- A FAZER
Transcreva fielmente o trecho do parecer que começa em "Citado, o Senhor" e termina em "informações (fls. 52).".

Parecer em Ação Direta de Inconstitucionalidade

 

Autos nº. 990.10.134197-2

Requerente: Prefeito Municipal do Guarujá

Objeto: Inconstitucionalidade da Lei Municipal nº 3.762, de 31 de agosto de 2009, do Guarujá

Ementa:

1)      Ação direta de inconstitucionalidade.  Lei Municipal nº 3.762, de 31 de agosto de 2009, do Guarujá, de iniciativa parlamentar, que “autoriza o Executivo Municipal a celebrar convênio para o fomento, desenvolvimento e difusão de práticas esportivas no Município de Guarujá e dá outras providências”.

2)      Violação da regra da separação de poderes (art. 5º, art. 47, II e XIV, e art. 144 da Constituição Paulista).

3)      Efeito repristinatório. Norma revogada, cuja eficácia será recobrada, que padece do mesmo vício da norma impugnada. Necessidade de declaração de inconstitucionalidade “por arrastamento” da norma cuja eficácia será recobrada. Precedentes do Colendo STF.

Colendo Órgão Especial

Excelentíssimo Senhor Desembargador Relator

Trata-se de ação direta de inconstitucionalidade proposta pelo Prefeito Municipal do Guarujá, tendo como alvo a Lei Municipal nº 3.762, de 31 de agosto de 2009, fruto de iniciativa parlamentar, que “autoriza o Executivo Municipal a celebrar convênio para o fomento, desenvolvimento e difusão de práticas esportivas no Município de Guarujá e dá outras providências”.

Sustenta o autor que o ato normativo impugnado, oriundo de iniciativa parlamentar, violou a regra da separação de poderes, por interferir diretamente na gestão das atividades administrativas do Município. Além disso, a norma limitou a possibilidade de formação de convênios, restringindo indevidamente a atividade da administração. Aponta para a violação do art. 5º, art. 47, XI, e art. 266, I, todos da Constituição Paulista.

Foi deferida a liminar, determinando-se a suspensão do ato normativo (fls. 37/38).

Citado, o Senhor Procurador-Geral do Estado declinou de oferecer defesa para o ato normativo impugnado (fls. 47, 49/51).

A Câmara Municipal deixou de prestar informações (fls. 52).

É o relato do essencial.

A Lei Municipal nº 3.762, de 31 de agosto de 2009, fruto de iniciativa parlamentar, que “autoriza o Executivo Municipal a celebrar convênio para o fomento, desenvolvimento e difusão de práticas esportivas no Município de Guarujá e dá outras providências”, tem a seguinte redação:

“(...)

Art. 1º. O artigo 1º da Lei nº 3.284, de 29 de dezembro de 2005, passa a vigorar com a seguinte redação:

‘art. 1º. Fica o Executivo Municipal autorizado a celebrar convênio com clubes esportivos ou entidades esportivas de Guarujá, para o fomento, desenvolvimento, divulgação e difusão de prática esportiva de rendimento, buscando a capacitação plena do cidadão no desporto e sua inclusão.

Parágrafo único. A celebração de convênios deverá ser precedida do parecer técnico desportivo fundamentado nos órgãos da Secretaria Municipal do Esporte e Lazer – SEELA’.

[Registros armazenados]
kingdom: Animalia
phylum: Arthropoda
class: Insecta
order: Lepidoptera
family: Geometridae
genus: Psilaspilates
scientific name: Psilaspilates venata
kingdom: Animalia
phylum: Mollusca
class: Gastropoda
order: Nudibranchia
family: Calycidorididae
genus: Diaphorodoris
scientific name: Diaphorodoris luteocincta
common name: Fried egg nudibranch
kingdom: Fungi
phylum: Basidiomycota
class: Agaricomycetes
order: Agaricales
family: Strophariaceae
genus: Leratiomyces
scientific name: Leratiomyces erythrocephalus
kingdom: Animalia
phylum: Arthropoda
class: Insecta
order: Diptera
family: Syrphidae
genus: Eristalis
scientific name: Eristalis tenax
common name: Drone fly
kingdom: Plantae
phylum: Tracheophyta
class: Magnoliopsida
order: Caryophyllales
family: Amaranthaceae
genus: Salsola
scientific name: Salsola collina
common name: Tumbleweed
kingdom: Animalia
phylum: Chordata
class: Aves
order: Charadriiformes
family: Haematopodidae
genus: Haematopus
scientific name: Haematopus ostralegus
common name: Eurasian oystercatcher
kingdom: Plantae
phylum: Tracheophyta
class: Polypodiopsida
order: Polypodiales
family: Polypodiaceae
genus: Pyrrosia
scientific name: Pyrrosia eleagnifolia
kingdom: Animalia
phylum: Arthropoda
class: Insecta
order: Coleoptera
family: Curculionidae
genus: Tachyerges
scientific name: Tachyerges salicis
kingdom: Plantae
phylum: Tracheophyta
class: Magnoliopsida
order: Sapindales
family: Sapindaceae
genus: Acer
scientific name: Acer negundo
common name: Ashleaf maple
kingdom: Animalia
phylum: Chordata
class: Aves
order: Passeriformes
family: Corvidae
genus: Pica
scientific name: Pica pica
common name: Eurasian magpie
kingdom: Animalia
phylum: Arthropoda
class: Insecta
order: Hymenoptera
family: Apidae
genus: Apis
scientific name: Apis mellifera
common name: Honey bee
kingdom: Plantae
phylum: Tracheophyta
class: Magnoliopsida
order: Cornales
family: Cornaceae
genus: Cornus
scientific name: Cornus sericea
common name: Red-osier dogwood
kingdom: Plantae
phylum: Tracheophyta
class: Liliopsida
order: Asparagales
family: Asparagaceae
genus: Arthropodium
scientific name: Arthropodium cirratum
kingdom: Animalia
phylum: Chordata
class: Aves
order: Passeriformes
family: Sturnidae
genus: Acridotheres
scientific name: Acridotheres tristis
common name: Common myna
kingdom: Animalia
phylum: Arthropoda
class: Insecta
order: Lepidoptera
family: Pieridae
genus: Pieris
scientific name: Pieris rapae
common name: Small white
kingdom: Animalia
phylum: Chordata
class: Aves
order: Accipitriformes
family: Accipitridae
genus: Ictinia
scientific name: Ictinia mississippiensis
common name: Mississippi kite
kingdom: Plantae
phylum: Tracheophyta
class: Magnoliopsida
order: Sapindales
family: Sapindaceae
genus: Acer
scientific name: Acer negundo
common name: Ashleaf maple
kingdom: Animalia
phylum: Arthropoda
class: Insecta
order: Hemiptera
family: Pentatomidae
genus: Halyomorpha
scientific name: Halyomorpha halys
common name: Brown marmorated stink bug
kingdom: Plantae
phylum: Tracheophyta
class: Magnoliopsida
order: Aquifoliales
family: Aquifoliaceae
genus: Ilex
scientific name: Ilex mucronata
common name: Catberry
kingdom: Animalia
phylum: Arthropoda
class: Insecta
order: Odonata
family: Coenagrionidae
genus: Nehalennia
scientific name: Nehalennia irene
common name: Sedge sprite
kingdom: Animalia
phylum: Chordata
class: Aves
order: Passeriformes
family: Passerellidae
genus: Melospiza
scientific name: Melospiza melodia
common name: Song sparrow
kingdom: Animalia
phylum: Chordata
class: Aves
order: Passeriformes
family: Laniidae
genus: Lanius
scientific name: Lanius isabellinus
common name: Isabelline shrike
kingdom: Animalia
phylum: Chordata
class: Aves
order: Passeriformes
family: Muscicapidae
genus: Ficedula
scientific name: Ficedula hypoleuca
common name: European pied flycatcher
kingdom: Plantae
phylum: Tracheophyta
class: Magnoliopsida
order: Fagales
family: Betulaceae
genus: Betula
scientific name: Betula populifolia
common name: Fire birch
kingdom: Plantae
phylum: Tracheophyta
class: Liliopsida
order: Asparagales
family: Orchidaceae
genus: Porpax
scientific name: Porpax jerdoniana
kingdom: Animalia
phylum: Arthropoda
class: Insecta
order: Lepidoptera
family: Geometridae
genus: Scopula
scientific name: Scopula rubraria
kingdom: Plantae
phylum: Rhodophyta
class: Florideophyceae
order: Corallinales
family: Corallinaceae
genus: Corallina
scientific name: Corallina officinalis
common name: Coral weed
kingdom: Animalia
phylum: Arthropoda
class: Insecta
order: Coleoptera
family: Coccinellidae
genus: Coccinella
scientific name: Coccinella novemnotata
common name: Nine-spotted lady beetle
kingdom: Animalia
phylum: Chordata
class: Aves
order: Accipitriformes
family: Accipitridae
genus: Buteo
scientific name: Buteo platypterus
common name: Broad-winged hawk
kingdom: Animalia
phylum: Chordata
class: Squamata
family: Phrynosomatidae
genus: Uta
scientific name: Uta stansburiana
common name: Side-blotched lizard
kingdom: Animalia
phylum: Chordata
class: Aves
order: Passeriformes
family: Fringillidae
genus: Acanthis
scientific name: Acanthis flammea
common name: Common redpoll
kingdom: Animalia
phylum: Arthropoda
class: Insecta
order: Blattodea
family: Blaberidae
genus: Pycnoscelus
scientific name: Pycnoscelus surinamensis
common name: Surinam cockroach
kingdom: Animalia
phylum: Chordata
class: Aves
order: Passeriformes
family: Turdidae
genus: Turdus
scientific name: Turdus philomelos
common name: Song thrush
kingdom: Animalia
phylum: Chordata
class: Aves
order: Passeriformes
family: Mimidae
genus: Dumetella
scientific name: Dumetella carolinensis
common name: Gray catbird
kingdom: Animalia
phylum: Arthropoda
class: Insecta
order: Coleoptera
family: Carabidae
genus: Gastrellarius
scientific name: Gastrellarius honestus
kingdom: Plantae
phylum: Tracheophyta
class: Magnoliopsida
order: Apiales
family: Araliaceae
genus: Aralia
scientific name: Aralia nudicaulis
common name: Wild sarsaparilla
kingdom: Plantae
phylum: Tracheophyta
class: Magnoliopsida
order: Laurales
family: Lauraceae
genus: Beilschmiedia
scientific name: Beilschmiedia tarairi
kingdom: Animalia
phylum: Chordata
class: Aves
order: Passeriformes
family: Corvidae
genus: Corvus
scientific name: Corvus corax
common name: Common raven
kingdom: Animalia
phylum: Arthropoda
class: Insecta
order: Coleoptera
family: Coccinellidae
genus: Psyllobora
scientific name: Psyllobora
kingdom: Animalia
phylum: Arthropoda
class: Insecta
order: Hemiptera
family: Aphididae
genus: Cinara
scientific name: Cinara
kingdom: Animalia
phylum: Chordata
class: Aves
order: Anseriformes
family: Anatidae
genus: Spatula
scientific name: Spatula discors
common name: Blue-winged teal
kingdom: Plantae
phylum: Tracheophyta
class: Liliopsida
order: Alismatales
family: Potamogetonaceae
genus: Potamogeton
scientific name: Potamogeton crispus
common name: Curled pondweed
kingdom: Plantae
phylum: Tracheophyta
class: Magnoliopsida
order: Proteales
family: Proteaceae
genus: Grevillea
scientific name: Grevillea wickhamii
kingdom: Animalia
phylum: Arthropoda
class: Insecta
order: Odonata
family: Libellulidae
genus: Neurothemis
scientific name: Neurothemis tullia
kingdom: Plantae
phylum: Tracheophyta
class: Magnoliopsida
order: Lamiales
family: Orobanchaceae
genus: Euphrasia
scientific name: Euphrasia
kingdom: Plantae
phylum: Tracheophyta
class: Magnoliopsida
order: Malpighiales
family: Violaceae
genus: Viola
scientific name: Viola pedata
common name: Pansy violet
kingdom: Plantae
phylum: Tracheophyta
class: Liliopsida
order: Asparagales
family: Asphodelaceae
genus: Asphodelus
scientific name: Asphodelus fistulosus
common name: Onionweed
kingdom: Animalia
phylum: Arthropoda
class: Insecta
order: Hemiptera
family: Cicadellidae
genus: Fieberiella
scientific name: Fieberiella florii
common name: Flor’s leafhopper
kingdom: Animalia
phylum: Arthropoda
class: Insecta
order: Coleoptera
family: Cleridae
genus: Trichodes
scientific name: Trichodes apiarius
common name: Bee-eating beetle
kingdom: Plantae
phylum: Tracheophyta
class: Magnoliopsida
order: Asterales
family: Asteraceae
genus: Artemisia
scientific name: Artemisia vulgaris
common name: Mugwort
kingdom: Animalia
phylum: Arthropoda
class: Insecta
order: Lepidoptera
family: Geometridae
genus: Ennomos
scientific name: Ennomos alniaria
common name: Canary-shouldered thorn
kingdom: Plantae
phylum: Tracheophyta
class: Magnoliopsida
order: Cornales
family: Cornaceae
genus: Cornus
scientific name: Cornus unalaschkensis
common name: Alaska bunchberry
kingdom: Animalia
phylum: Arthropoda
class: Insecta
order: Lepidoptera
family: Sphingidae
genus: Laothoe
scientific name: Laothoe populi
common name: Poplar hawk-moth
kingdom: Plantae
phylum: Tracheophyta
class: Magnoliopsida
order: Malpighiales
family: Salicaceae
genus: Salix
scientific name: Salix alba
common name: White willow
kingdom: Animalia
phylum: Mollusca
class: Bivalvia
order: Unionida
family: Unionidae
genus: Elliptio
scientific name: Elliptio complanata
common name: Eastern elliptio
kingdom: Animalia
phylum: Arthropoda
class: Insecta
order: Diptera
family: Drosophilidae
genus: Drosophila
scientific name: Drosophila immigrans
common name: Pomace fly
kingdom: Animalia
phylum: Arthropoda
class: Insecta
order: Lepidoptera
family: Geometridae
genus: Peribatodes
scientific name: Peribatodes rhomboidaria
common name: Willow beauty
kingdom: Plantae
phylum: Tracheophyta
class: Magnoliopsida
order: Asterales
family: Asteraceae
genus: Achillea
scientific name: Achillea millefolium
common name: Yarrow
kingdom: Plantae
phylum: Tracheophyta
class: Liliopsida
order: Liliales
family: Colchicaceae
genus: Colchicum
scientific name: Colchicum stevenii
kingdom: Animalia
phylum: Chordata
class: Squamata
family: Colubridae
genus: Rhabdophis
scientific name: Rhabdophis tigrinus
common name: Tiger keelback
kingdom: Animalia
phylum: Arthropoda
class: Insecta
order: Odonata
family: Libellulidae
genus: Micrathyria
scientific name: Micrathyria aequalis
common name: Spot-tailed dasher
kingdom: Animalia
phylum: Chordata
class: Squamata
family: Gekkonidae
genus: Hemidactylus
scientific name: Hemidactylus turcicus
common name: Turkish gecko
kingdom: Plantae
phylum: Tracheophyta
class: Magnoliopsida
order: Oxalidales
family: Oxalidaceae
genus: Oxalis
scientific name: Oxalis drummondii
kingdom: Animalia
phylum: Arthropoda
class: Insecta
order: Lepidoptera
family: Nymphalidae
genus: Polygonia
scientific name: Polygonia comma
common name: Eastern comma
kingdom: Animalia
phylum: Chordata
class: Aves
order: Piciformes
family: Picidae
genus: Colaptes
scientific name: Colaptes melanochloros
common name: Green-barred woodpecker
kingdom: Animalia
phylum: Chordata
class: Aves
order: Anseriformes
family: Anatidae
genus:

- RESOLUÇÃO DO EXERCÍCIO
Citado, o Senhor Procurador-Geral do Estado declinou de oferecer defesa para o ato normativo impugnado (fls. 47, 49/51).

A Câmara Municipal deixou de prestar informações (fls. 52).